Foram embora um pouco depois da meia-noite, os primos de Lisa rindo e quebrando garrafas de cerveja no chão em um jato de vidro verde. Em casa, A Ada desamarrou o lenço e o segurou, desdobrado. Havia três marcas marrons, duas para suas narinas, uma para sua boca. Queríamos que ela o tivesse guardado, mas humanos são assim. Coisas importantes escapam no momento, quando ele está nítido e eles são jovens o bastante para acreditar que o sentimento permanecerá. Depois, A Ada lembraria daquela noite com estranha clareza como um dos poucos momentos genuinamente felizes de sua infância. Naquele momento, quando nossos olhos abriram na praça empoeirada da aldeia e acordamos no mundo dela e no nosso pela primeira vez, foi tudo puro esplendor. Éramos um, juntos, em equilíbrio por um breve momento aveludado em uma noite aldeã.
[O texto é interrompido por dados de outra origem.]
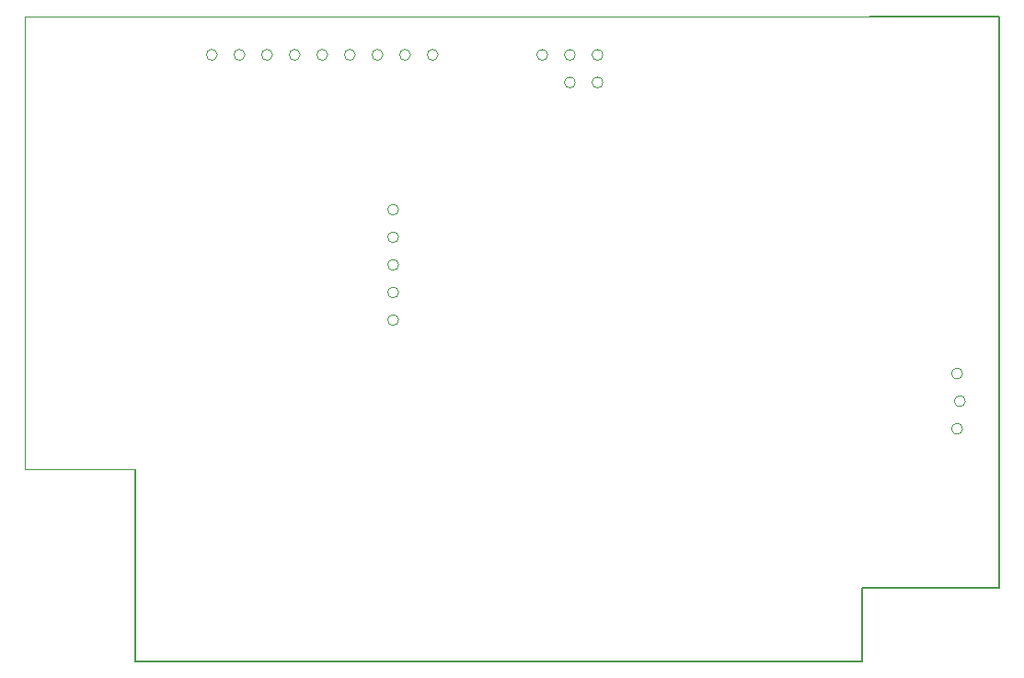
<source format=gbr>
%TF.GenerationSoftware,KiCad,Pcbnew,(6.0.7)*%
%TF.CreationDate,2023-02-01T00:47:53-08:00*%
%TF.ProjectId,SpresensePart2,53707265-7365-46e7-9365-50617274322e,rev?*%
%TF.SameCoordinates,Original*%
%TF.FileFunction,Profile,NP*%
%FSLAX46Y46*%
G04 Gerber Fmt 4.6, Leading zero omitted, Abs format (unit mm)*
G04 Created by KiCad (PCBNEW (6.0.7)) date 2023-02-01 00:47:53*
%MOMM*%
%LPD*%
G01*
G04 APERTURE LIST*
%TA.AperFunction,Profile*%
%ADD10C,0.050000*%
%TD*%
%TA.AperFunction,Profile*%
%ADD11C,0.001000*%
%TD*%
%TA.AperFunction,Profile*%
%ADD12C,0.152400*%
%TD*%
G04 APERTURE END LIST*
D10*
X103682800Y-134531100D02*
X113830100Y-134531100D01*
X103682800Y-92875100D02*
X103682800Y-134531100D01*
X181394100Y-92875100D02*
X103682800Y-92875100D01*
D11*
X134104000Y-96393000D02*
G75*
G03*
X134104000Y-96393000I-500000J0D01*
G01*
X131564000Y-96393000D02*
G75*
G03*
X131564000Y-96393000I-500000J0D01*
G01*
D12*
X113830100Y-152184100D02*
X113830100Y-134531100D01*
D11*
X138091800Y-115722400D02*
G75*
G03*
X138091800Y-115722400I-500000J0D01*
G01*
D12*
X180708300Y-152184100D02*
X113830100Y-152184100D01*
D11*
X156900500Y-98933000D02*
G75*
G03*
X156900500Y-98933000I-500000J0D01*
G01*
D12*
X181394100Y-92875100D02*
X193332100Y-92875100D01*
D11*
X189992000Y-130810000D02*
G75*
G03*
X189992000Y-130810000I-508000J0D01*
G01*
X151820500Y-96393000D02*
G75*
G03*
X151820500Y-96393000I-500000J0D01*
G01*
X138091800Y-120802400D02*
G75*
G03*
X138091800Y-120802400I-500000J0D01*
G01*
X189992000Y-125730000D02*
G75*
G03*
X189992000Y-125730000I-508000J0D01*
G01*
X136644000Y-96393000D02*
G75*
G03*
X136644000Y-96393000I-500000J0D01*
G01*
X138091800Y-110642400D02*
G75*
G03*
X138091800Y-110642400I-500000J0D01*
G01*
X126484000Y-96393000D02*
G75*
G03*
X126484000Y-96393000I-500000J0D01*
G01*
X139184000Y-96393000D02*
G75*
G03*
X139184000Y-96393000I-500000J0D01*
G01*
D12*
X180708300Y-145453100D02*
X180708300Y-152184100D01*
D11*
X138091800Y-113182400D02*
G75*
G03*
X138091800Y-113182400I-500000J0D01*
G01*
X154360500Y-96393000D02*
G75*
G03*
X154360500Y-96393000I-500000J0D01*
G01*
D12*
X193332100Y-145453100D02*
X180708300Y-145453100D01*
D11*
X123944000Y-96393000D02*
G75*
G03*
X123944000Y-96393000I-500000J0D01*
G01*
X129024000Y-96393000D02*
G75*
G03*
X129024000Y-96393000I-500000J0D01*
G01*
X154360500Y-98933000D02*
G75*
G03*
X154360500Y-98933000I-500000J0D01*
G01*
D12*
X193332100Y-92875100D02*
X193332100Y-145453100D01*
D11*
X138091800Y-118262400D02*
G75*
G03*
X138091800Y-118262400I-500000J0D01*
G01*
X141724000Y-96393000D02*
G75*
G03*
X141724000Y-96393000I-500000J0D01*
G01*
X121404000Y-96393000D02*
G75*
G03*
X121404000Y-96393000I-500000J0D01*
G01*
X190246000Y-128270000D02*
G75*
G03*
X190246000Y-128270000I-508000J0D01*
G01*
X156900500Y-96393000D02*
G75*
G03*
X156900500Y-96393000I-500000J0D01*
G01*
M02*

</source>
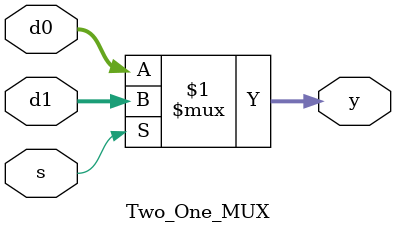
<source format=v>
module Two_One_MUX #(
    parameter WIDTH = 8
) (
    input [WIDTH-1:0] d0, d1,
    input s,
    output [WIDTH-1:0] y
);
    
    // MUX Select statement
    assign y = s ? d1 : d0;
endmodule
</source>
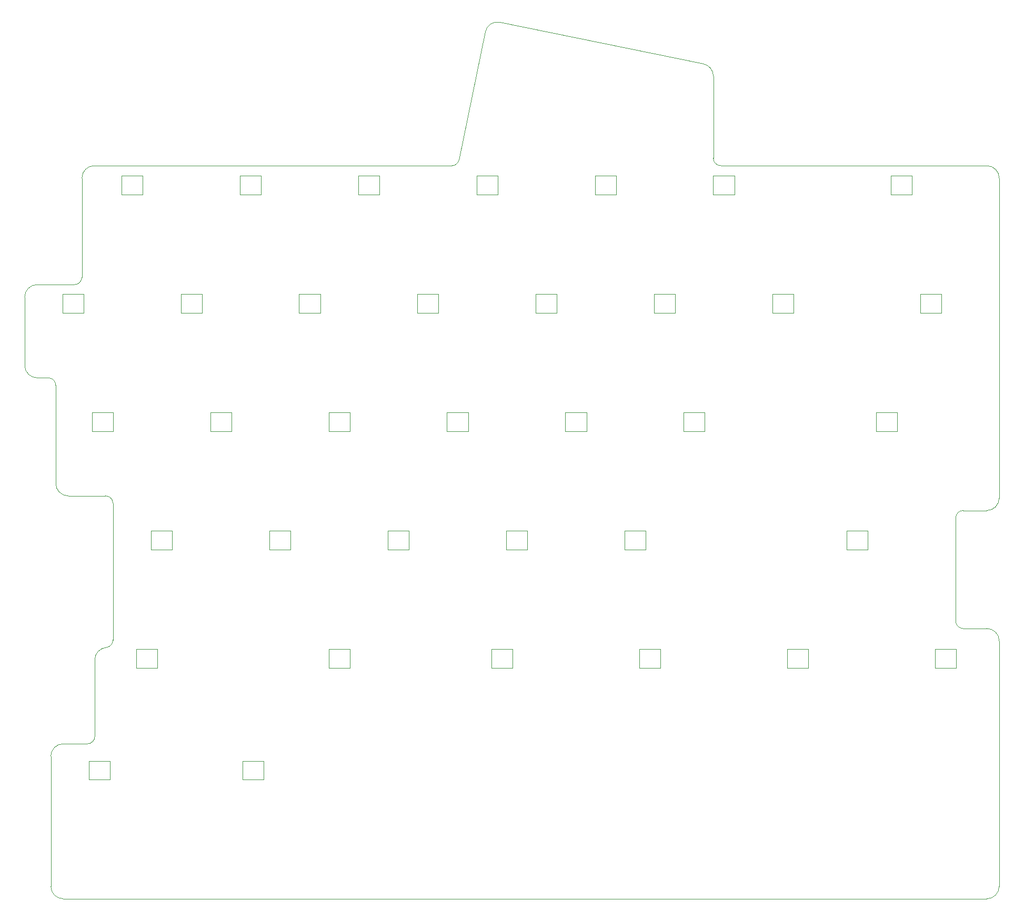
<source format=gbr>
%TF.GenerationSoftware,KiCad,Pcbnew,8.0.7*%
%TF.CreationDate,2025-08-07T20:18:05+02:00*%
%TF.ProjectId,pcb_keyboard_dx_rj11,7063625f-6b65-4796-926f-6172645f6478,rev?*%
%TF.SameCoordinates,Original*%
%TF.FileFunction,Profile,NP*%
%FSLAX46Y46*%
G04 Gerber Fmt 4.6, Leading zero omitted, Abs format (unit mm)*
G04 Created by KiCad (PCBNEW 8.0.7) date 2025-08-07 20:18:05*
%MOMM*%
%LPD*%
G01*
G04 APERTURE LIST*
%TA.AperFunction,Profile*%
%ADD10C,0.100000*%
%TD*%
%TA.AperFunction,Profile*%
%ADD11C,0.120000*%
%TD*%
G04 APERTURE END LIST*
D10*
X35777383Y-165601214D02*
G75*
G02*
X33777386Y-163601214I17J2000014D01*
G01*
X138779526Y-31209424D02*
X106062404Y-24493564D01*
X99474176Y-46642508D02*
G75*
G02*
X98298683Y-47601189I-1175476J241308D01*
G01*
X186377383Y-101101214D02*
X186377383Y-49601214D01*
X184377383Y-122101214D02*
X180577383Y-122101214D01*
X38777383Y-65544814D02*
G75*
G02*
X37577383Y-66744783I-1199983J14D01*
G01*
X186377383Y-101101214D02*
G75*
G02*
X184377383Y-103101183I-1999983J14D01*
G01*
X40857383Y-139464814D02*
G75*
G02*
X39657383Y-140664783I-1199983J14D01*
G01*
X186377383Y-163601214D02*
X186377383Y-124101214D01*
X180577383Y-122101214D02*
G75*
G02*
X179377386Y-120901214I17J1200014D01*
G01*
X138779526Y-31209424D02*
G75*
G02*
X140377339Y-33168578I-402226J-1959176D01*
G01*
X184377383Y-47601214D02*
G75*
G02*
X186377386Y-49601214I17J-1999986D01*
G01*
X36577483Y-100744783D02*
X42577383Y-100744783D01*
X186377383Y-163601214D02*
G75*
G02*
X184377383Y-165601183I-1999983J14D01*
G01*
X29577383Y-68744914D02*
X29577383Y-79761327D01*
X43777383Y-123957014D02*
G75*
G02*
X42682385Y-125152482I-1199983J-86D01*
G01*
X31577483Y-81744783D02*
G75*
G02*
X29577387Y-79761327I17J2000183D01*
G01*
X140377383Y-46401214D02*
X140377383Y-33168578D01*
X103701095Y-26050571D02*
G75*
G02*
X106062403Y-24493569I1959205J-402229D01*
G01*
X40857383Y-127144814D02*
X40857383Y-139464814D01*
X180577383Y-103101214D02*
X184377383Y-103101214D01*
X141577383Y-47601214D02*
G75*
G02*
X140377386Y-46401214I17J1200014D01*
G01*
X99474176Y-46642508D02*
X99474177Y-46642508D01*
X98298683Y-47601214D02*
X40777383Y-47601214D01*
X33777383Y-142664914D02*
G75*
G02*
X35760991Y-140664752I2000217J14D01*
G01*
X39657383Y-140664783D02*
X35760991Y-140664783D01*
X38777383Y-49601214D02*
G75*
G02*
X40777383Y-47601183I2000017J14D01*
G01*
X179377383Y-120901214D02*
X179377383Y-104301214D01*
X40857383Y-127144814D02*
G75*
G02*
X42682383Y-125152453I1999987J44D01*
G01*
X184377383Y-47601214D02*
X141577383Y-47601214D01*
X29577383Y-68744914D02*
G75*
G02*
X31560991Y-66744752I2000217J14D01*
G01*
X36577483Y-100744783D02*
G75*
G02*
X34577387Y-98761327I17J2000183D01*
G01*
X42577383Y-100744783D02*
G75*
G02*
X43777317Y-101944783I-83J-1200017D01*
G01*
X37577383Y-66744783D02*
X31560991Y-66744783D01*
X33777383Y-142664914D02*
X33777383Y-163601214D01*
X43777383Y-101944783D02*
X43777383Y-123957014D01*
X179377383Y-104301214D02*
G75*
G02*
X180577383Y-103101183I1200017J14D01*
G01*
X31577483Y-81744783D02*
X33377383Y-81744783D01*
X33377383Y-81744783D02*
G75*
G02*
X34577317Y-82944783I-83J-1200017D01*
G01*
X38777383Y-49601214D02*
X38777383Y-65544814D01*
X34577383Y-82944783D02*
X34577383Y-98761327D01*
X184377383Y-122101214D02*
G75*
G02*
X186377386Y-124101214I17J-1999986D01*
G01*
X103701095Y-26050571D02*
X99474177Y-46642508D01*
X35777383Y-165601214D02*
X184377383Y-165601214D01*
D11*
%TO.C,LED21*%
X116568169Y-87338000D02*
X116568169Y-90338000D01*
X116568169Y-90338000D02*
X119968169Y-90338000D01*
X119968169Y-87338000D02*
X116568169Y-87338000D01*
X119968169Y-90338000D02*
X119968169Y-87338000D01*
%TO.C,LED32*%
X168938169Y-49248000D02*
X168938169Y-52248000D01*
X168938169Y-52248000D02*
X172338169Y-52248000D01*
X172338169Y-49248000D02*
X168938169Y-49248000D01*
X172338169Y-52248000D02*
X172338169Y-49248000D01*
%TO.C,LED36*%
X176081919Y-125418000D02*
X176081919Y-128418000D01*
X176081919Y-128418000D02*
X179481919Y-128418000D01*
X179481919Y-125418000D02*
X176081919Y-125418000D01*
X179481919Y-128418000D02*
X179481919Y-125418000D01*
%TO.C,LED24*%
X121323169Y-49248000D02*
X121323169Y-52248000D01*
X121323169Y-52248000D02*
X124723169Y-52248000D01*
X124723169Y-49248000D02*
X121323169Y-49248000D01*
X124723169Y-52248000D02*
X124723169Y-49248000D01*
%TO.C,LED5*%
X54688169Y-68298000D02*
X54688169Y-71298000D01*
X54688169Y-71298000D02*
X58088169Y-71298000D01*
X58088169Y-68298000D02*
X54688169Y-68298000D01*
X58088169Y-71298000D02*
X58088169Y-68298000D01*
%TO.C,LED2*%
X40408169Y-87338000D02*
X40408169Y-90338000D01*
X40408169Y-90338000D02*
X43808169Y-90338000D01*
X43808169Y-87338000D02*
X40408169Y-87338000D01*
X43808169Y-90338000D02*
X43808169Y-87338000D01*
%TO.C,LED12*%
X68968169Y-106378000D02*
X68968169Y-109378000D01*
X68968169Y-109378000D02*
X72368169Y-109378000D01*
X72368169Y-106378000D02*
X68968169Y-106378000D01*
X72368169Y-109378000D02*
X72368169Y-106378000D01*
%TO.C,LED31*%
X152266919Y-125418000D02*
X152266919Y-128418000D01*
X152266919Y-128418000D02*
X155666919Y-128418000D01*
X155666919Y-125418000D02*
X152266919Y-125418000D01*
X155666919Y-128418000D02*
X155666919Y-125418000D01*
%TO.C,LED13*%
X78485669Y-125418000D02*
X78485669Y-128418000D01*
X78485669Y-128418000D02*
X81885669Y-128418000D01*
X81885669Y-125418000D02*
X78485669Y-125418000D01*
X81885669Y-128418000D02*
X81885669Y-125418000D01*
%TO.C,LED35*%
X161794419Y-106378000D02*
X161794419Y-109378000D01*
X161794419Y-109378000D02*
X165194419Y-109378000D01*
X165194419Y-106378000D02*
X161794419Y-106378000D01*
X165194419Y-109378000D02*
X165194419Y-106378000D01*
%TO.C,LED28*%
X128466919Y-125418000D02*
X128466919Y-128418000D01*
X128466919Y-128418000D02*
X131866919Y-128418000D01*
X131866919Y-125418000D02*
X128466919Y-125418000D01*
X131866919Y-128418000D02*
X131866919Y-125418000D01*
%TO.C,LED22*%
X107048169Y-106378000D02*
X107048169Y-109378000D01*
X107048169Y-109378000D02*
X110448169Y-109378000D01*
X110448169Y-106378000D02*
X107048169Y-106378000D01*
X110448169Y-109378000D02*
X110448169Y-106378000D01*
%TO.C,LED26*%
X135608169Y-87338000D02*
X135608169Y-90338000D01*
X135608169Y-90338000D02*
X139008169Y-90338000D01*
X139008169Y-87338000D02*
X135608169Y-87338000D01*
X139008169Y-90338000D02*
X139008169Y-87338000D01*
%TO.C,LED20*%
X111808169Y-68298000D02*
X111808169Y-71298000D01*
X111808169Y-71298000D02*
X115208169Y-71298000D01*
X115208169Y-68298000D02*
X111808169Y-68298000D01*
X115208169Y-71298000D02*
X115208169Y-68298000D01*
%TO.C,LED34*%
X166556919Y-87338000D02*
X166556919Y-90338000D01*
X166556919Y-90338000D02*
X169956919Y-90338000D01*
X169956919Y-87338000D02*
X166556919Y-87338000D01*
X169956919Y-90338000D02*
X169956919Y-87338000D01*
%TO.C,LED10*%
X73728169Y-68298000D02*
X73728169Y-71298000D01*
X73728169Y-71298000D02*
X77128169Y-71298000D01*
X77128169Y-68298000D02*
X73728169Y-68298000D01*
X77128169Y-71298000D02*
X77128169Y-68298000D01*
%TO.C,LED11*%
X78488169Y-87338000D02*
X78488169Y-90338000D01*
X78488169Y-90338000D02*
X81888169Y-90338000D01*
X81888169Y-87338000D02*
X78488169Y-87338000D01*
X81888169Y-90338000D02*
X81888169Y-87338000D01*
%TO.C,LED15*%
X83243169Y-49248000D02*
X83243169Y-52248000D01*
X83243169Y-52248000D02*
X86643169Y-52248000D01*
X86643169Y-49248000D02*
X83243169Y-49248000D01*
X86643169Y-52248000D02*
X86643169Y-49248000D01*
%TO.C,LED30*%
X149888169Y-68298000D02*
X149888169Y-71298000D01*
X149888169Y-71298000D02*
X153288169Y-71298000D01*
X153288169Y-68298000D02*
X149888169Y-68298000D01*
X153288169Y-71298000D02*
X153288169Y-68298000D01*
%TO.C,LED4*%
X45163169Y-49248000D02*
X45163169Y-52248000D01*
X45163169Y-52248000D02*
X48563169Y-52248000D01*
X48563169Y-49248000D02*
X45163169Y-49248000D01*
X48563169Y-52248000D02*
X48563169Y-49248000D01*
%TO.C,LED25*%
X130848169Y-68298000D02*
X130848169Y-71298000D01*
X130848169Y-71298000D02*
X134248169Y-71298000D01*
X134248169Y-68298000D02*
X130848169Y-68298000D01*
X134248169Y-71298000D02*
X134248169Y-68298000D01*
%TO.C,LED16*%
X92768169Y-68298000D02*
X92768169Y-71298000D01*
X92768169Y-71298000D02*
X96168169Y-71298000D01*
X96168169Y-68298000D02*
X92768169Y-68298000D01*
X96168169Y-71298000D02*
X96168169Y-68298000D01*
%TO.C,LED17*%
X97528169Y-87338000D02*
X97528169Y-90338000D01*
X97528169Y-90338000D02*
X100928169Y-90338000D01*
X100928169Y-87338000D02*
X97528169Y-87338000D01*
X100928169Y-90338000D02*
X100928169Y-87338000D01*
%TO.C,LED29*%
X140363169Y-49248000D02*
X140363169Y-52248000D01*
X140363169Y-52248000D02*
X143763169Y-52248000D01*
X143763169Y-49248000D02*
X140363169Y-49248000D01*
X143763169Y-52248000D02*
X143763169Y-49248000D01*
%TO.C,LED7*%
X49928169Y-106378000D02*
X49928169Y-109378000D01*
X49928169Y-109378000D02*
X53328169Y-109378000D01*
X53328169Y-106378000D02*
X49928169Y-106378000D01*
X53328169Y-109378000D02*
X53328169Y-106378000D01*
%TO.C,LED1*%
X35648169Y-68298000D02*
X35648169Y-71298000D01*
X35648169Y-71298000D02*
X39048169Y-71298000D01*
X39048169Y-68298000D02*
X35648169Y-68298000D01*
X39048169Y-71298000D02*
X39048169Y-68298000D01*
%TO.C,LED3*%
X39875669Y-143443000D02*
X39875669Y-146443000D01*
X39875669Y-146443000D02*
X43275669Y-146443000D01*
X43275669Y-143443000D02*
X39875669Y-143443000D01*
X43275669Y-146443000D02*
X43275669Y-143443000D01*
%TO.C,LED27*%
X126088169Y-106378000D02*
X126088169Y-109378000D01*
X126088169Y-109378000D02*
X129488169Y-109378000D01*
X129488169Y-106378000D02*
X126088169Y-106378000D01*
X129488169Y-109378000D02*
X129488169Y-106378000D01*
%TO.C,LED19*%
X102283169Y-49248000D02*
X102283169Y-52248000D01*
X102283169Y-52248000D02*
X105683169Y-52248000D01*
X105683169Y-49248000D02*
X102283169Y-49248000D01*
X105683169Y-52248000D02*
X105683169Y-49248000D01*
%TO.C,LED14*%
X64625669Y-143443000D02*
X64625669Y-146443000D01*
X64625669Y-146443000D02*
X68025669Y-146443000D01*
X68025669Y-143443000D02*
X64625669Y-143443000D01*
X68025669Y-146443000D02*
X68025669Y-143443000D01*
%TO.C,LED8*%
X47544419Y-125418000D02*
X47544419Y-128418000D01*
X47544419Y-128418000D02*
X50944419Y-128418000D01*
X50944419Y-125418000D02*
X47544419Y-125418000D01*
X50944419Y-128418000D02*
X50944419Y-125418000D01*
%TO.C,LED18*%
X88008169Y-106378000D02*
X88008169Y-109378000D01*
X88008169Y-109378000D02*
X91408169Y-109378000D01*
X91408169Y-106378000D02*
X88008169Y-106378000D01*
X91408169Y-109378000D02*
X91408169Y-106378000D01*
%TO.C,LED9*%
X64203169Y-49248000D02*
X64203169Y-52248000D01*
X64203169Y-52248000D02*
X67603169Y-52248000D01*
X67603169Y-49248000D02*
X64203169Y-49248000D01*
X67603169Y-52248000D02*
X67603169Y-49248000D01*
%TO.C,LED23*%
X104666919Y-125418000D02*
X104666919Y-128418000D01*
X104666919Y-128418000D02*
X108066919Y-128418000D01*
X108066919Y-125418000D02*
X104666919Y-125418000D01*
X108066919Y-128418000D02*
X108066919Y-125418000D01*
%TO.C,LED33*%
X173700669Y-68298000D02*
X173700669Y-71298000D01*
X173700669Y-71298000D02*
X177100669Y-71298000D01*
X177100669Y-68298000D02*
X173700669Y-68298000D01*
X177100669Y-71298000D02*
X177100669Y-68298000D01*
%TO.C,LED6*%
X59448169Y-87338000D02*
X59448169Y-90338000D01*
X59448169Y-90338000D02*
X62848169Y-90338000D01*
X62848169Y-87338000D02*
X59448169Y-87338000D01*
X62848169Y-90338000D02*
X62848169Y-87338000D01*
%TD*%
M02*

</source>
Perguntamo-nos nos anos que se seguiram o que ela teria sido sem nós, se ela ainda teria enlouquecido. E se nós tivéssemos permanecido adormecidos? E se ela tivesse ficado para sempre naqueles anos em que pertencia a si? Olhe para ela, rodopiando pelo condomínio vestindo shorts pretos de batik e uma camiseta de algodão, o longo cabelo preto trançado em dois arcos amarrados com fitas coloridas, os dentes brilhando e um chinelo arrebentado. Como um sol ofegante.
A primeira loucura foi que nascemos, que enfiaram um deus em um saco de pele.